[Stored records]
··········

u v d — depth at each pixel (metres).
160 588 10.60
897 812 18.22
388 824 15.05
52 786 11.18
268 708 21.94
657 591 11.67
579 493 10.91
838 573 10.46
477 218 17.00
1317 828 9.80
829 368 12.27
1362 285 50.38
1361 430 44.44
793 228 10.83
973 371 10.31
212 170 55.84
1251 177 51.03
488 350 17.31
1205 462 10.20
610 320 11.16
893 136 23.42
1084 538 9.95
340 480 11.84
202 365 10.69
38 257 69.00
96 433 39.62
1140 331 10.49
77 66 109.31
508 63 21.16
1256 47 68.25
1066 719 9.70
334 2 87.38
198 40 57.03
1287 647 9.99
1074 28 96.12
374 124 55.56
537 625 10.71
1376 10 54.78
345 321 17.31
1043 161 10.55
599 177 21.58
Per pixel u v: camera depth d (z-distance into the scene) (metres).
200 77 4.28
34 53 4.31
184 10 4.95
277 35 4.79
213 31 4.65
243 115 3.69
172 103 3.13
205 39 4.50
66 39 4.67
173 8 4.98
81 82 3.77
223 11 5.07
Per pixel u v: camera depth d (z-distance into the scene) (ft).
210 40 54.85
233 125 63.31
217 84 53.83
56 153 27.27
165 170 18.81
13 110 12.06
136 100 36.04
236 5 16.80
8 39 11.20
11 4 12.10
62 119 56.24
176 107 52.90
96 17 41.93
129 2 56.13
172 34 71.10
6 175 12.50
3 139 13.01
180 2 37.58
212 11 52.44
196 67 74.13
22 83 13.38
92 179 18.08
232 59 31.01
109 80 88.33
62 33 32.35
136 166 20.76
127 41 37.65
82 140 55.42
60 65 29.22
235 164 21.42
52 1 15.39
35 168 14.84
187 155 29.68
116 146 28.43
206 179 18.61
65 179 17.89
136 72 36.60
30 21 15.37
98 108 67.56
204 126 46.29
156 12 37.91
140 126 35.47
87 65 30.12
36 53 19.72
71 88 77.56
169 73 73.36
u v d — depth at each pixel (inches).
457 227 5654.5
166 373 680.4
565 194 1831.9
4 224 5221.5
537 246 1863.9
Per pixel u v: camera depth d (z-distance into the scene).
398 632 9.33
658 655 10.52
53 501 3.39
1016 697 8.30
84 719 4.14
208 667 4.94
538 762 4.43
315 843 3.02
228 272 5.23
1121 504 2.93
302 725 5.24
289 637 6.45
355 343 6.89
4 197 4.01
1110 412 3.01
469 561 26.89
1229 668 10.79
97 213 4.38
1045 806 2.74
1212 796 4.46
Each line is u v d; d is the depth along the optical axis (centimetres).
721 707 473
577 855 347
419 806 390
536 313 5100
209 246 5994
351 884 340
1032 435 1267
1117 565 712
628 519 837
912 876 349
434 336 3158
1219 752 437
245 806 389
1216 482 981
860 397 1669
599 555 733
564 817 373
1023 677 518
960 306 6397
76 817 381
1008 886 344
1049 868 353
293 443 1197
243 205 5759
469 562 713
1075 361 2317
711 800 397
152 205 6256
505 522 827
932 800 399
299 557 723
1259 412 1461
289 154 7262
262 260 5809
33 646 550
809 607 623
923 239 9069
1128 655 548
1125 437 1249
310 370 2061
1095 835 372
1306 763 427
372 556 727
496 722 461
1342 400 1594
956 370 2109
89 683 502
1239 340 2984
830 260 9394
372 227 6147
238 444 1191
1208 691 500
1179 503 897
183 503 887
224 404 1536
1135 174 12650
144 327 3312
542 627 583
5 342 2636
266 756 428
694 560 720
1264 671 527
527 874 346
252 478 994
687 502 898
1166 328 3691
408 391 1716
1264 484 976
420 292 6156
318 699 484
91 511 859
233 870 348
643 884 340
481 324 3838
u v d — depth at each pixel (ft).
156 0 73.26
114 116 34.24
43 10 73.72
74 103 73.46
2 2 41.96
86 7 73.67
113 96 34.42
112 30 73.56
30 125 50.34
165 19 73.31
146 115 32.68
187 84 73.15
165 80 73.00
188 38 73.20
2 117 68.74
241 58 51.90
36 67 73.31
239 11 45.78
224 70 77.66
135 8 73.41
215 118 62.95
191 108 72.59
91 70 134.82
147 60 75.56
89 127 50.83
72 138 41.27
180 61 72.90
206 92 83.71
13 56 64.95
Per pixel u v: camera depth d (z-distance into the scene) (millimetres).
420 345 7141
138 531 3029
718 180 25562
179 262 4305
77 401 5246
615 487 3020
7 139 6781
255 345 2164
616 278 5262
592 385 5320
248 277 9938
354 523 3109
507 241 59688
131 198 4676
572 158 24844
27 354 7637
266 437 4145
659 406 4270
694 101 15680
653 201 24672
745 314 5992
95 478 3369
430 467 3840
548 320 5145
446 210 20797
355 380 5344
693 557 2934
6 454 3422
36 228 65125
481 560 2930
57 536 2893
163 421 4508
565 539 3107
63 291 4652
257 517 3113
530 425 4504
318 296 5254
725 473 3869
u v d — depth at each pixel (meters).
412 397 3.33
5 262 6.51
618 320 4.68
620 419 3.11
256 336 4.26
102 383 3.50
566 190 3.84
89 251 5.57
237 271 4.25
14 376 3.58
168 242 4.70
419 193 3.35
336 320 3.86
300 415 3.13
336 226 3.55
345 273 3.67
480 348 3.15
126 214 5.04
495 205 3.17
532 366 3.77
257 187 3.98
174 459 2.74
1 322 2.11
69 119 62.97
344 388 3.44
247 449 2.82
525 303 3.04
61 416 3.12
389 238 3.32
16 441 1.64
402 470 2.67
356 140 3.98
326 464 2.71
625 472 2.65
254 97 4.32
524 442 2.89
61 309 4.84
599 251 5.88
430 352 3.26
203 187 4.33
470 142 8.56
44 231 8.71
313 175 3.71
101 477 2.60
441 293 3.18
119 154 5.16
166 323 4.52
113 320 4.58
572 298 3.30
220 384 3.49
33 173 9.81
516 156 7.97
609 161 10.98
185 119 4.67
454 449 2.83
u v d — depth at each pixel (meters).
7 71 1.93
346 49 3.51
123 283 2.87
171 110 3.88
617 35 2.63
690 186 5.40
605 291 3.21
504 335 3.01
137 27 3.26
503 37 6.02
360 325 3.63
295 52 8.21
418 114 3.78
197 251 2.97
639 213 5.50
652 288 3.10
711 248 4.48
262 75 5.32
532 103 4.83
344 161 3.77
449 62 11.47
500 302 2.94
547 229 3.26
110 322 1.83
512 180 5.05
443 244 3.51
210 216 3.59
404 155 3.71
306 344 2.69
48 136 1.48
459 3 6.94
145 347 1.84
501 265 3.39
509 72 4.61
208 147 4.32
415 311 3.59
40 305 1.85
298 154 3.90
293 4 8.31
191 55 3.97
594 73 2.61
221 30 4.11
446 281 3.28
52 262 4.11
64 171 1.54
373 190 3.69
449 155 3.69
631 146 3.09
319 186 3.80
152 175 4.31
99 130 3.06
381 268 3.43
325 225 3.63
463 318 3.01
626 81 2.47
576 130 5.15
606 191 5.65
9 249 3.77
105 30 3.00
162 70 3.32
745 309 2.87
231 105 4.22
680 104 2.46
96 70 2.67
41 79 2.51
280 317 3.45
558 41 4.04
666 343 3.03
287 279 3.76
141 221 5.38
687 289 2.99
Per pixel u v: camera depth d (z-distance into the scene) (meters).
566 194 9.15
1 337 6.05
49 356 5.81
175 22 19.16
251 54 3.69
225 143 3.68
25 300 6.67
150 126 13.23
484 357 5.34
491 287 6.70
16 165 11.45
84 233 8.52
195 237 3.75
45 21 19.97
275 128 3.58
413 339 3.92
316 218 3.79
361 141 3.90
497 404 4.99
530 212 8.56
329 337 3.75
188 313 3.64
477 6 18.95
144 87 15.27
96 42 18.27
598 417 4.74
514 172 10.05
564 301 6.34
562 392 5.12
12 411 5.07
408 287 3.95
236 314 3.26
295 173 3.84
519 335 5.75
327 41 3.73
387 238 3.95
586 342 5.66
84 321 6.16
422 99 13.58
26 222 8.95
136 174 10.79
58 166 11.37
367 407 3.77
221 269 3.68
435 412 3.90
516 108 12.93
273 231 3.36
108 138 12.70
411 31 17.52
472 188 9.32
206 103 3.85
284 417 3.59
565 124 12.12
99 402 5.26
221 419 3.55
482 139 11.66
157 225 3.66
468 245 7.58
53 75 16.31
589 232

··········

Going back over the entries above, copy word for word every line from the one that has "318 296 5254" on through the one that has "441 293 3.18".

318 296 5254
725 473 3869
u v d — depth at each pixel (meters).
412 397 3.33
5 262 6.51
618 320 4.68
620 419 3.11
256 336 4.26
102 383 3.50
566 190 3.84
89 251 5.57
237 271 4.25
14 376 3.58
168 242 4.70
419 193 3.35
336 320 3.86
300 415 3.13
336 226 3.55
345 273 3.67
480 348 3.15
126 214 5.04
495 205 3.17
532 366 3.77
257 187 3.98
174 459 2.74
1 322 2.11
69 119 62.97
344 388 3.44
247 449 2.82
525 303 3.04
61 416 3.12
389 238 3.32
16 441 1.64
402 470 2.67
356 140 3.98
326 464 2.71
625 472 2.65
254 97 4.32
524 442 2.89
61 309 4.84
599 251 5.88
430 352 3.26
203 187 4.33
470 142 8.56
44 231 8.71
313 175 3.71
101 477 2.60
441 293 3.18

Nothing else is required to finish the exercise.